| Collected material |
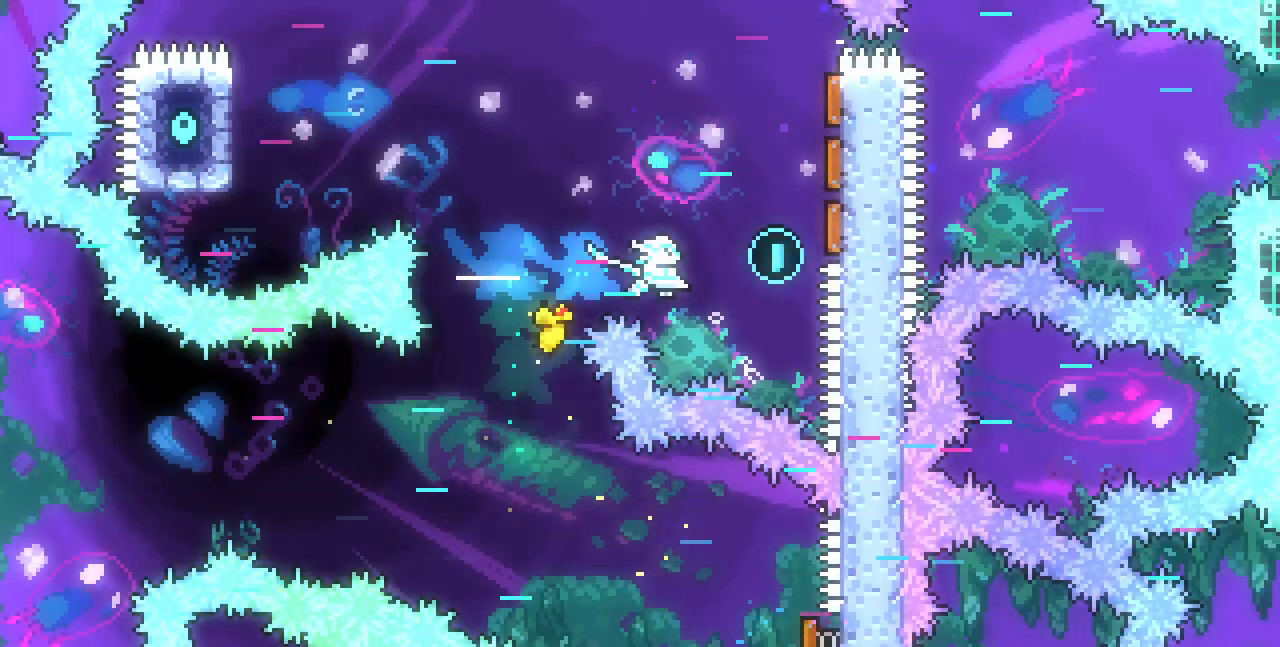
{"keys": ["left", "x"], "events": [[150, "c", "up"], [233, "left", "down"], [250, "right", "up"], [300, "x", "down"]]}
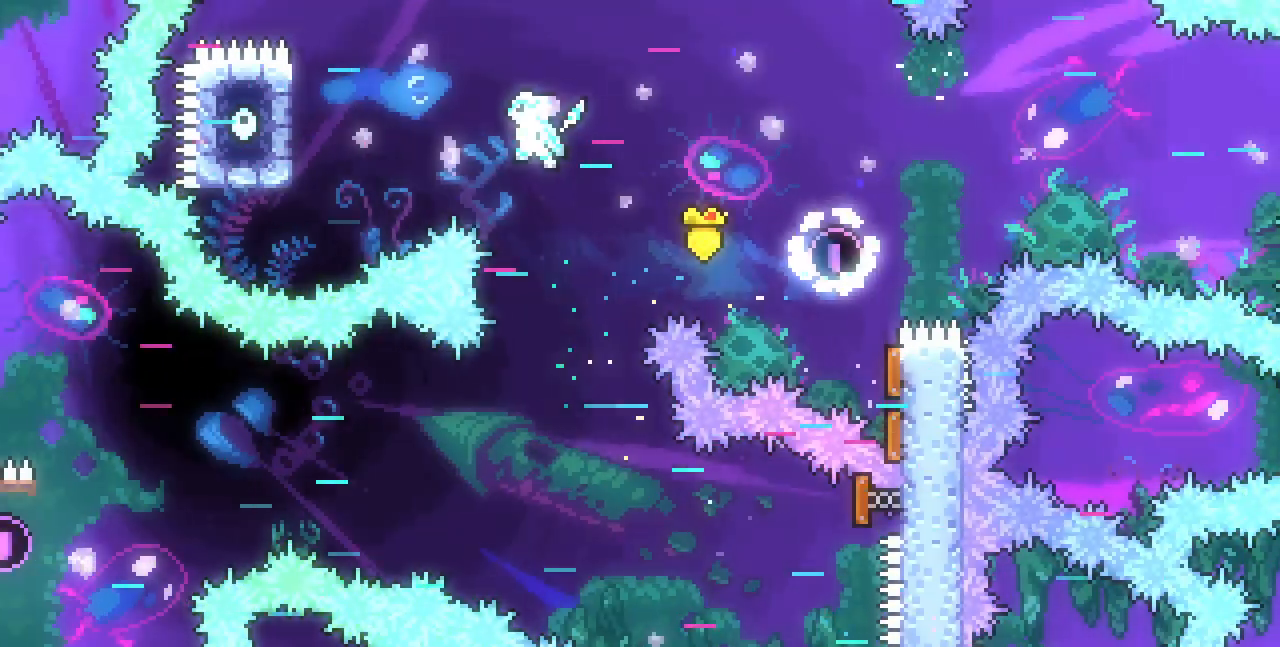
{"keys": ["up", "x"], "events": [[450, "left", "up"], [500, "up", "down"]]}
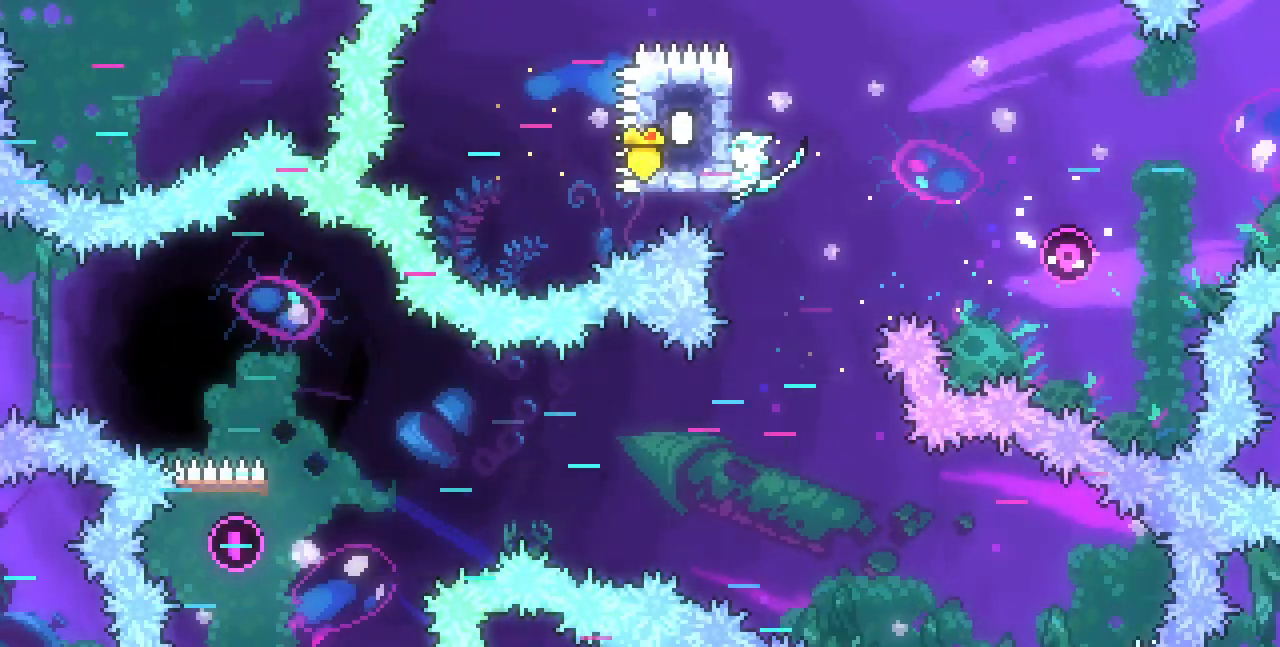
{"keys": ["right", "x"], "events": [[67, "up", "up"], [267, "right", "down"]]}
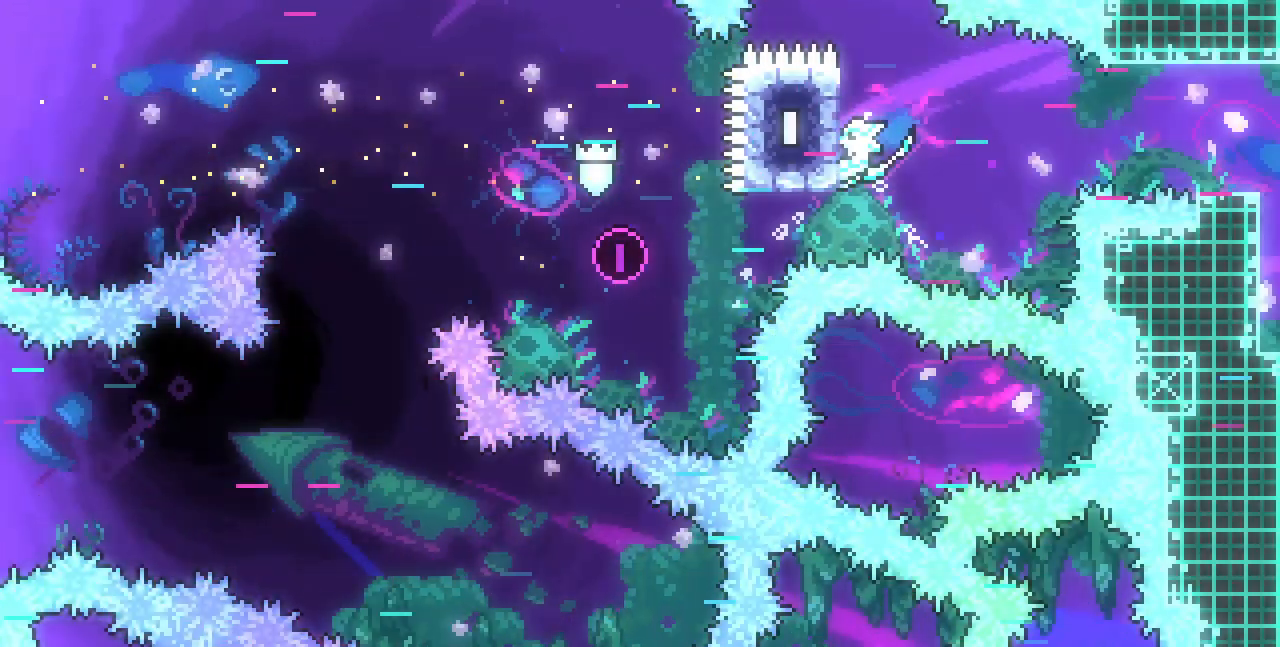
{"keys": ["right"], "events": [[17, "up", "down"], [83, "up", "up"], [283, "z", "down"], [350, "c", "down"], [483, "c", "up"], [483, "x", "up"], [483, "z", "up"]]}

| Exercise directions |
Repeat the listing word for word, but without its pictures.

| The answer |
{"keys": ["left", "x"], "events": [[150, "c", "up"], [233, "left", "down"], [250, "right", "up"], [300, "x", "down"]]}
{"keys": ["up", "x"], "events": [[450, "left", "up"], [500, "up", "down"]]}
{"keys": ["right", "x"], "events": [[67, "up", "up"], [267, "right", "down"]]}
{"keys": ["right"], "events": [[17, "up", "down"], [83, "up", "up"], [283, "z", "down"], [350, "c", "down"], [483, "c", "up"], [483, "x", "up"], [483, "z", "up"]]}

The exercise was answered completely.